Jinjun2009
Title: Identification of mammalian orthologs using local synteny
Given two gene pairs and a a window of three genes upstream and downstream of each gene, their local synteny is size of the max matching between the genes in the two window (excluding the gene pair). Two genes can be matched if their BLASTP E-value < 1e-5.
93 percent of the sampled inter-species pairs are identified as orthology by both Inparanoid and Local Synteny (LS). LS can
- distinguish between true othologs and recent retrogenes
- resolve ambiguous many-to-many orthology relationships into one-to-one pairs
- identify cases of non-orthologous gene displacement by retroduplicated paralsogs
They showed that there is a negative correation between Prodist and the local synteny (r = -0.67 with p-value < 0.0001)
They find that pairs with more than one homologous match minimizes the sum of FP and FN rates when comparing against Inparanoid and Ensembl.
They compared LS with six well-known methods using Latent Class Analysis.
- Inparanoid
- OrthoMCL
- RBH
- SBH
- BLASTP
- orthology data from Ensembl
LCA estimates FP and FN rates based on agreement and disagreement between various orthology definitions.

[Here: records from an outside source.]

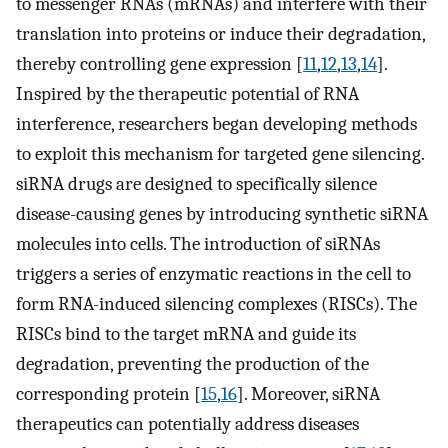
to messenger RNAs (mRNAs) and interfere with their
translation into proteins or induce their degradation,
thereby controlling gene expression [
11
,
12
,
13
,
14
].
Inspired by the therapeutic potential of RNA
interference, researchers began developing methods
to exploit this mechanism for targeted gene silencing.
siRNA drugs are designed to specifically silence
disease-causing genes by introducing synthetic siRNA
molecules into cells. The introduction of siRNAs
triggers a series of enzymatic reactions in the cell to
form RNA-induced silencing complexes (RISCs). The
RISCs bind to the target mRNA and guide its
degradation, preventing the production of the
corresponding protein [
15
,
16
]. Moreover, siRNA
therapeutics can potentially address diseases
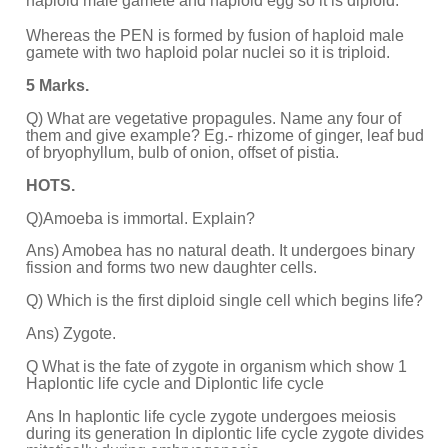
haploid male gamete and haploid egg so it is diploid.
Whereas the PEN is formed by fusion of haploid male
gamete with two haploid polar nuclei so it is triploid.
5 Marks.
Q) What are vegetative propagules. Name any four of
them and give example? Eg.- rhizome of ginger, leaf bud
of bryophyllum, bulb of onion, offset of pistia.
HOTS.
Q)Amoeba is immortal. Explain?
Ans) Amobea has no natural death. It undergoes binary
fission and forms two new daughter cells.
Q) Which is the first diploid single cell which begins life?
Ans) Zygote.
Q What is the fate of zygote in organism which show 1
Haplontic life
cycle and Diplontic life cycle
Ans In haplontic life cycle zygote undergoes meiosis
during its generation In diplontic life cycle zygote divides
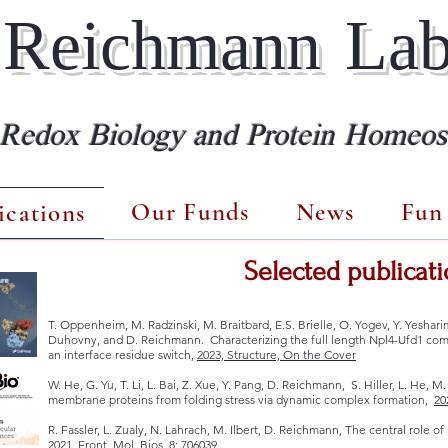
Reichmann La
 Redox Biology and Protein Homeost
Our Funds
News
Fun 
ications
Selected publicati
T. Oppenheim, M. Radzinski, M. Braitbard, E.S. Brielle, O. Yogev, Y. Yeshar
Duhovny, and D. Reichmann. Characterizing the full length Npl4-Ufd1 comp
an interface residue switch,
2023, Structure, On the Cover
W. He, G. Yu, T. Li, L. Bai, Z. Xue, Y. Pang, D. Reichmann, S. Hiller, L. He,
membrane proteins from folding stress via dynamic complex formation,
20
R. Fassler, L. Zualy, N. Lahrach, M. Ilbert, D. Reichmann, The central role o
2021,
Front. Mol. Bios, 8: 706039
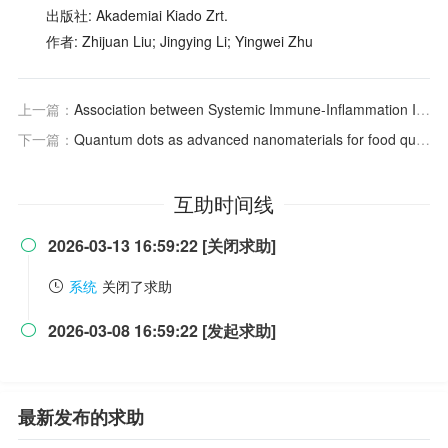
出版社: Akademiai Kiado Zrt.
作者: Zhijuan Liu; Jingying Li; Yingwei Zhu
上一篇：
Association between Systemic Immune-Inflammation Indices, Serum TK1 Levels and Clinical Prognosis in Gastric Cancer Patients
下一篇：
Quantum dots as advanced nanomaterials for food quality and safety applications: A comprehensive review and future perspectives
互助时间线
2026-03-13 16:59:22 [关闭求助]

系统
关闭了求助
2026-03-08 16:59:22 [发起求助]

最新发布的求助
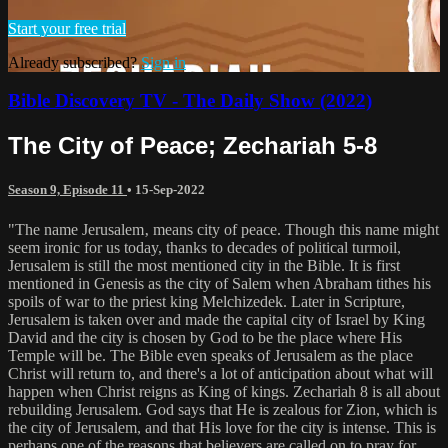
Start your free trial
Already subscribed?
Sign in
Bible Discovery TV - The Daily Show (2022)
The City of Peace; Zechariah 5-8
Season 9, Episode 11
•
15-Sep-2022
"The name Jerusalem‚ means city of peace. Though this name might
seem ironic for us today, thanks to decades of political turmoil,
Jerusalem is still the most mentioned city in the Bible. It is first
mentioned in Genesis as the city of Salem when Abraham tithes his
spoils of war to the priest king Melchizedek. Later in Scripture,
Jerusalem is taken over and made the capital city of Israel by King
David and the city is chosen by God to be the place where His
Temple will be. The Bible even speaks of Jerusalem as the place
Christ will return to, and there's a lot of anticipation about what will
happen when Christ reigns as King of kings. Zechariah 8 is all about
rebuilding Jerusalem. God says that He is zealous for Zion, which is
the city of Jerusalem, and that His love for the city is intense. This is
perhaps one of the reasons that believers are called on to pray for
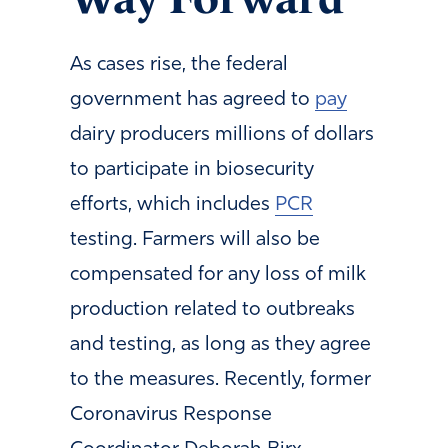
As cases rise, the federal
government has agreed to
pay
dairy producers millions of dollars
to participate in biosecurity
efforts, which includes
PCR
testing. Farmers will also be
compensated for any loss of milk
production related to outbreaks
and testing, as long as they agree
to the measures. Recently, former
Coronavirus Response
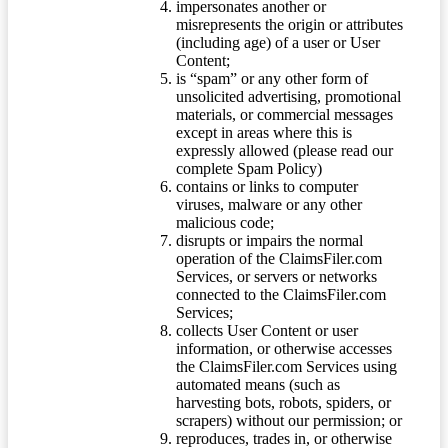
impersonates another or
misrepresents the origin or attributes
(including age) of a user or User
Content;
is “spam” or any other form of
unsolicited advertising, promotional
materials, or commercial messages
except in areas where this is
expressly allowed (please read our
complete Spam Policy)
contains or links to computer
viruses, malware or any other
malicious code;
disrupts or impairs the normal
operation of the ClaimsFiler.com
Services, or servers or networks
connected to the ClaimsFiler.com
Services;
collects User Content or user
information, or otherwise accesses
the ClaimsFiler.com Services using
automated means (such as
harvesting bots, robots, spiders, or
scrapers) without our permission; or
reproduces, trades in, or otherwise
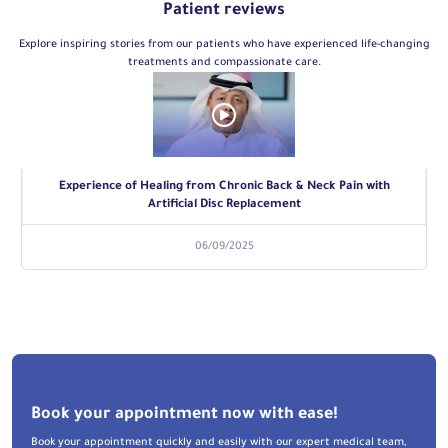
Patient reviews
Explore inspiring stories from our patients who have experienced life-changing
treatments and compassionate care.
Experience of Healing from Chronic Back & Neck Pain with
Artificial Disc Replacement
06/09/2025
Book your appointment now with ease!
Book your appointment quickly and easily with our expert medical team,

For each gene pair, they computed the intron conservation ratio (ICR) which is #(positional homologous introns)/#(intron positions in protein alignment)
- NLS, I, ICR = 0 - RT miscalls, part of 1-many
- NLS, I, ICR > 0 - loss of local synteny
- S, NI, ICR < 0.5 - distance paralogs
- S, NI, ICR >= 0.5 - RT miscalls, distant paralogs
- NS, NI, ICR = 1 - distance paralogs
Retrotransposed copies of a gene does not have introns.
Loss of local synteny likely results from rearrangements and gene insertions or gene losses in more distance species.
Distant paralogs.
They show two specific examples of many-to-many groups of genes from Inparanoid, where the use of local synteny information helps to infer the evolutionary history (segmental duplication or RT events).
In terms of FP rates, BLASTP > SBH > LS > RBH. FN rate of local synteny is higher than those from BLASTP based orthlogies. They may be due to distant paralogs retaining flanking genes, but diverging in their coding sequences.
DNA-mediated gene duplicated can include multiple genes and associated intergenic sequences and introns, while RNA-mediated duplications (RT) only copies coding sequences.